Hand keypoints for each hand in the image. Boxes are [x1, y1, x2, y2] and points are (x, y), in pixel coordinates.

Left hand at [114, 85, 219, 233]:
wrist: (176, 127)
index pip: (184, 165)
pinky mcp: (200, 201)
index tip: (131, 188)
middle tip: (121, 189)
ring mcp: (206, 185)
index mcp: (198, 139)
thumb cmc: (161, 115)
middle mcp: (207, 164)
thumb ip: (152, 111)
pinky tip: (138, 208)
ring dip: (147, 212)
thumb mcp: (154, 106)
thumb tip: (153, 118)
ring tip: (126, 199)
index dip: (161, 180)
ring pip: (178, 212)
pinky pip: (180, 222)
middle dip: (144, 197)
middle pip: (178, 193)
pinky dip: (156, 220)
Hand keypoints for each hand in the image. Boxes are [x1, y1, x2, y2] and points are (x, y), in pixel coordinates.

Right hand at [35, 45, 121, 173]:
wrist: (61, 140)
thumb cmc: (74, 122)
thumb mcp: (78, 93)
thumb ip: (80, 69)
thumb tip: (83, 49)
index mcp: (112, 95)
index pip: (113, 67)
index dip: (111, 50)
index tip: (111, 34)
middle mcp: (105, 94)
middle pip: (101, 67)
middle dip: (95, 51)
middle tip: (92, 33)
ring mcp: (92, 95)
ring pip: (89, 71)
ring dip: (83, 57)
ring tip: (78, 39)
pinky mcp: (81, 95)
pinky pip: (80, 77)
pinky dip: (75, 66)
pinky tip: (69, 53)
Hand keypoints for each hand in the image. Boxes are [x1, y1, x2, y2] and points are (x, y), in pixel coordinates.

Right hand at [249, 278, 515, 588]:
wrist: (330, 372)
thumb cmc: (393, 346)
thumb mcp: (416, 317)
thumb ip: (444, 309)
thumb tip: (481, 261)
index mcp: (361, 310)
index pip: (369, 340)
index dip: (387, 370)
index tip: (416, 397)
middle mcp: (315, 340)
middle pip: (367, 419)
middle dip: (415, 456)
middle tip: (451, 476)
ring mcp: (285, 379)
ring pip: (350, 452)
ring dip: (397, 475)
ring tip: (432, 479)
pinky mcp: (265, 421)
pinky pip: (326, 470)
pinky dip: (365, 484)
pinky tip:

------------------------------------------------------------

## TASK DIRECTIONS
Exactly as written above, set down the whole listing again.

## TASK SOLUTION
Hand keypoints for each hand in the image. Boxes are [x1, y1, x2, y2] and points are (x, y), in pixel coordinates.

Left hand at [114, 85, 219, 233]:
wrist: (176, 127)
index pip: (184, 165)
pinky mcp: (200, 201)
index tip: (131, 188)
middle tip: (121, 189)
ring mcp: (206, 185)
index mcp: (198, 139)
thumb cmc: (161, 115)
middle mcp: (207, 164)
thumb ip: (152, 111)
pinky tip: (138, 208)
ring dip: (147, 212)
thumb mcp: (154, 106)
thumb tip: (153, 118)
ring tip: (126, 199)
index dip: (161, 180)
ring pip: (178, 212)
pinky pip: (180, 222)
middle dip: (144, 197)
middle pip: (178, 193)
pinky dip: (156, 220)
Hand keypoints for each hand in the image. Boxes are [x1, y1, x2, y2] and points are (x, y), in pixel coordinates.

Right hand at [35, 45, 121, 173]:
wrist: (61, 140)
thumb cmc: (74, 122)
thumb mcp: (78, 93)
thumb ip: (80, 69)
thumb tip: (83, 49)
index mcp: (112, 95)
index pip: (113, 67)
index dip: (111, 50)
index tip: (111, 34)
middle mcp: (105, 94)
middle pip: (101, 67)
middle dip: (95, 51)
middle tip: (92, 33)
ring mcp: (92, 95)
ring pip: (89, 71)
ring dip: (83, 57)
ring tip: (78, 39)
pinky mcp: (81, 95)
pinky pip: (80, 77)
pinky dip: (75, 66)
pinky tip: (69, 53)
Hand keypoints for each hand in the image. Boxes are [x1, y1, x2, y2] and points are (x, y), in pixel coordinates.

Right hand at [249, 278, 515, 588]:
wrist: (330, 372)
thumb cmc: (393, 346)
thumb mcp: (416, 317)
thumb ip: (444, 309)
thumb tip: (481, 261)
index mcp: (361, 310)
index pip: (369, 340)
index dip: (387, 370)
index tip: (416, 397)
middle mcp: (315, 340)
middle pip: (367, 419)
middle dip: (415, 456)
middle tip: (451, 476)
ring mcp: (285, 379)
ring pip: (350, 452)
ring dip: (397, 475)
ring tip: (432, 479)
pinky mcp: (265, 421)
pinky pip: (326, 470)
pinky dip: (365, 484)
pinky tip:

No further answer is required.